A former Amazon engineer who was accused of stealing customers’ personal information from Capital One in one of the largest breaches in the United States was found guilty of wire fraud and hacking charges on Friday.
A Seattle jury found that Paige Thompson, 36, had violated an anti-hacking law known as the Computer Fraud and Abuse Act, which forbids access to a computer without authorization. The jury found her not guilty of identity theft and access device fraud.
Ms. Thompson had worked as a software engineer and ran an online community for other workers in her industry. In 2019, she downloaded personal information belonging to more than 100 million Capital One customers. Her legal team argued that she had used the same tools and methods as ethical hackers who hunt for software vulnerabilities and report them to companies so they can be fixed.
But the Justice Department said that Ms. Thompson had never planned to alert Capital One to the problems that gave her access to customers’ data, and that she had bragged to her online friends about the vulnerabilities she uncovered and the information she downloaded. Ms. Thompson also used her access to Capital One’s servers to mine cryptocurrency, the Justice Department said.
“She wanted data, she wanted money, and she wanted to brag,” Andrew Friedman, an assistant US attorney, said in closing arguments.

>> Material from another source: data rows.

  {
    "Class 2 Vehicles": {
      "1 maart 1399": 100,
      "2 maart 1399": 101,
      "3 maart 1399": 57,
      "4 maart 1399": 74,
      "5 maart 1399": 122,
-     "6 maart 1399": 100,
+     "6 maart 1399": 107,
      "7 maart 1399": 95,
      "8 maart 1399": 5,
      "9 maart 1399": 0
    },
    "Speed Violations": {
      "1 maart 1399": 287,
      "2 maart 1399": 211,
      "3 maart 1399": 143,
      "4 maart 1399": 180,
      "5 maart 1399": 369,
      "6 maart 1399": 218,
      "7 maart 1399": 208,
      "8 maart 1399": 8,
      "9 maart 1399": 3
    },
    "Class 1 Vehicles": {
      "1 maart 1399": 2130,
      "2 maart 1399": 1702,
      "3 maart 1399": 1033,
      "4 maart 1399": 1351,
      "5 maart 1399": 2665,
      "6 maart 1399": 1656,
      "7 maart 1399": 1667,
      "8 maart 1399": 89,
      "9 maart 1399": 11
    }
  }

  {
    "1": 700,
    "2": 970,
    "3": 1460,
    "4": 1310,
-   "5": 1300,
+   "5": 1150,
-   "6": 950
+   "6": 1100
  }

Ms. Thompson’s case attracted attention from the tech industry because of the charges under the Computer Fraud and Abuse Act. Critics of the law have argued that it is too broad and allows for the prosecution of so-called white hat hackers. Last month, the Justice Department told prosecutors that they should no longer use the law to pursue hackers who engaged in “good-faith security research.”
The jury deliberated for 10 hours before finding Ms. Thompson guilty of five counts of gaining unauthorized access to a protected computer and damaging a protected computer, in addition to the wire fraud charges. She is scheduled to be sentenced on Sept. 15.

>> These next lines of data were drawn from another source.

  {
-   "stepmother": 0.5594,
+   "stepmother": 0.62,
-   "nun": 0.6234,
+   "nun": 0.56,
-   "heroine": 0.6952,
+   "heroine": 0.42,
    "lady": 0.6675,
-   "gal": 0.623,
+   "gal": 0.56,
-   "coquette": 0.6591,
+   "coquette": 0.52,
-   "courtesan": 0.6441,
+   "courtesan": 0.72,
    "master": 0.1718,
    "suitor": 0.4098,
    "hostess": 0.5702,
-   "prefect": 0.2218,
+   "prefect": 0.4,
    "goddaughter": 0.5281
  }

A lawyer for Ms. Thompson declined to comment on the verdict.
Capital One discovered the breach in July 2019 after a woman who had spoken with Ms. Thompson about the data reported the problem to Capital One. Capital One passed the information to the Federal Bureau of Investigation, and Ms. Thompson was arrested soon after.
Regulators said Capital One lacked the security measures it needed to protect customers’ information. In 2020, the bank agreed to pay $80 million to settle those claims. In December, it also agreed to pay $190 million to people whose data had been exposed in the breach.

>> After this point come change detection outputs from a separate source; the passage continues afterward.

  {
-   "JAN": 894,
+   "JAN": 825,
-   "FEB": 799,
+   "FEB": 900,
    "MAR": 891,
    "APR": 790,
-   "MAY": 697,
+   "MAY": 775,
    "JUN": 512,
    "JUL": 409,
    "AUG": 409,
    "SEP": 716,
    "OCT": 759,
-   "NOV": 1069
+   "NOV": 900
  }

“Ms. Thompson used her hacking skills to steal the personal information of more than 100 million people, and hijacked computer servers to mine cryptocurrency,” said Nicholas W. Brown, the US attorney for the Western District of Washington, in a statement. “Far from being an ethical hacker trying to help companies with their computer security, she exploited mistakes to steal valuable data and sought to enrich herself.”